Zinc site redesign in T4 gene 32 protein: structure and stability of cobalt(II) complexes formed by wild-type and metal ligand substitution mutants.

Phage T4 gene 32 protein (gp32) is a zinc metalloprotein which binds cooperatively and preferentially to single-stranded nucleic acids and functions as a replication and recombination accessory protein. Zn(II) coordination by gp32 employs a His-Cys3 metal ligand donor set derived from the His64-X12-Cys77-X9-Cys87-X2-Cys90 sequence in the ssDNA-binding core domain of the molecule. Crystallographic studies reveal that His64 and Cys77 are derived from two independent beta-strands within a distorted three-stranded beta-sheet and are relatively more buried from solvent than are Cys87 and Cys90, which are positioned immediately before and within, respectively, an alpha-helix. In an effort to understand the origin of the stability of the metal complex, we have employed an anaerobic optical spectroscopic, competitive metal binding assay to determine the coordination geometry and association constants (Ka) for the binding of Co(II) to wild-type gp32 and a series of zinc ligand substitution mutants. At pH 7.5, 25 degrees C, wild-type gp32 binds Co(II) with a Ka approximately 1 x 10(9) M-1. Competition experiments reveal that Ka for Zn(II) is 3.0 (+/-1.0) x 10(11) M-1. We find that all non-native metal complexes retain tetrahedral or distorted tetrahedral coordination geometry but are greatly destabilized in a manner essentially of whether a new protein-derived coordination bond is formed (e.g., in H64C gp32) or not. Co(II) binding isotherms obtained for three His64 substitution mutants, H64C, H64D, and H64N gp32s, suggest that each mutant forms a dimeric Cys4 tetrathiolate intermediate complex at limiting [Co(II)]f, each then rearranges at high [Co(II)]f to form a monomolecular site of the expected geometry and Ka approximately 1 x 10(4) M-1. Like the His64 mutants, C77A gp32 appears to form at least two types of complexes over the course of a Co(II) titration: one with octahedral coordination geometry formed at low [Co(II)]f, with a second tetrahedral or five-coordinate site formed at higher [Co(II)]f.
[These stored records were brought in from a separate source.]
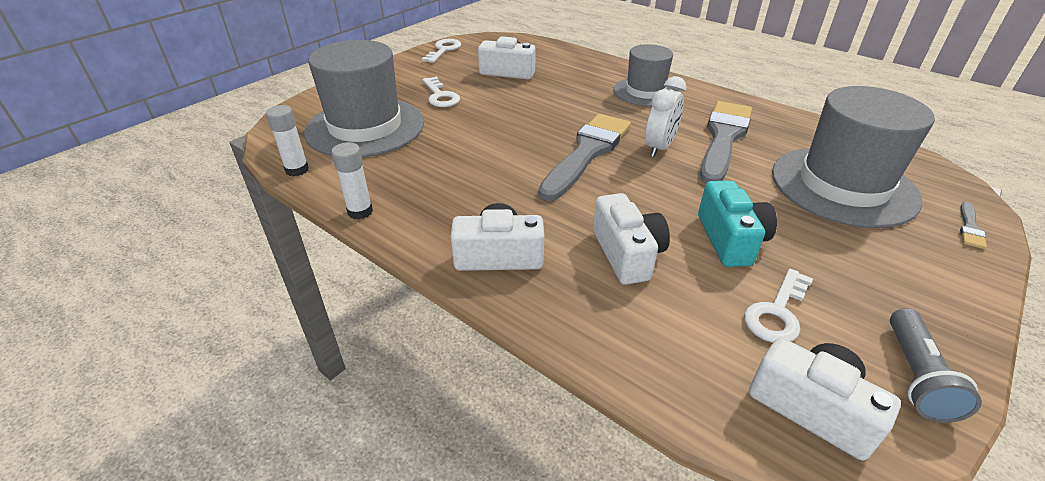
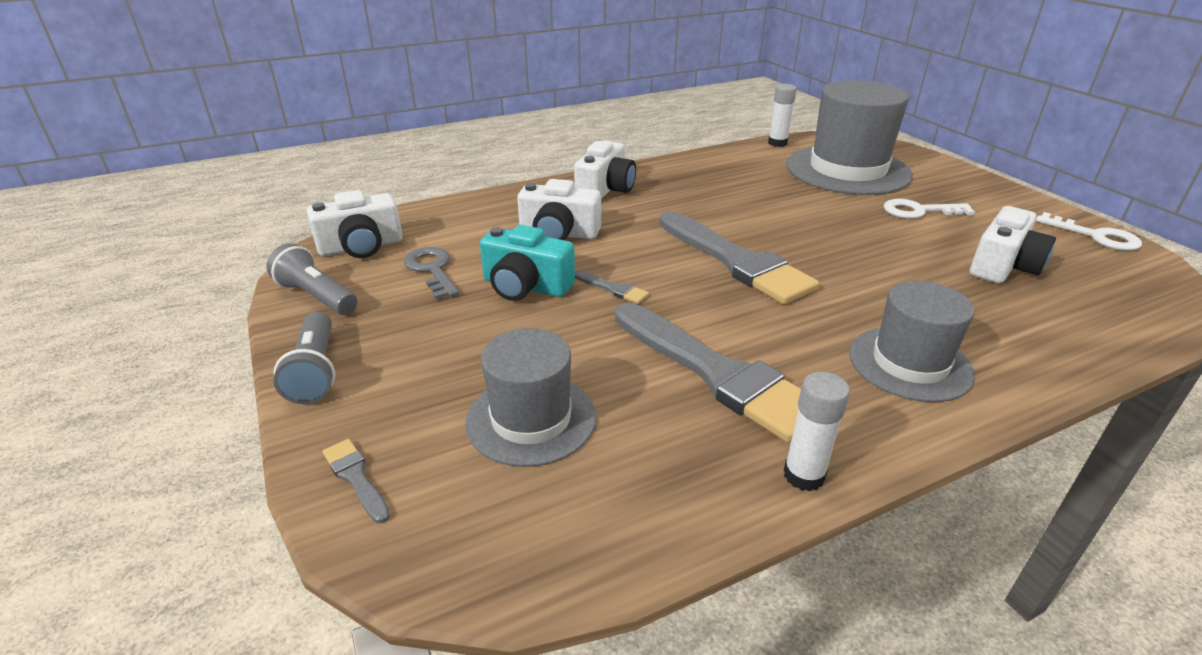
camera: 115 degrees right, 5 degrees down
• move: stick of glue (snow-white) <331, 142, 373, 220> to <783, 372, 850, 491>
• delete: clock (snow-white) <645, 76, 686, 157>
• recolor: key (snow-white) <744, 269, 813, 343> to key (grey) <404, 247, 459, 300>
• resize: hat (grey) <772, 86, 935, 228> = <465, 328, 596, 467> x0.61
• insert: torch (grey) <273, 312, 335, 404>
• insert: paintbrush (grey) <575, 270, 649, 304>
Apo C87S and C90A gp32s, in contrast, each form a single complex at all [Co(II)]f, consistent with Cys2-His-H2O tetrahedral geometry of Ka approximately (1-2) x 10(5) M-1. These studies reveal that the local protein structure restricts accommodation of a non-native metal complex in a ligand-specific manner. The implications of this work for de novo design of zinc complexes in proteins are discussed.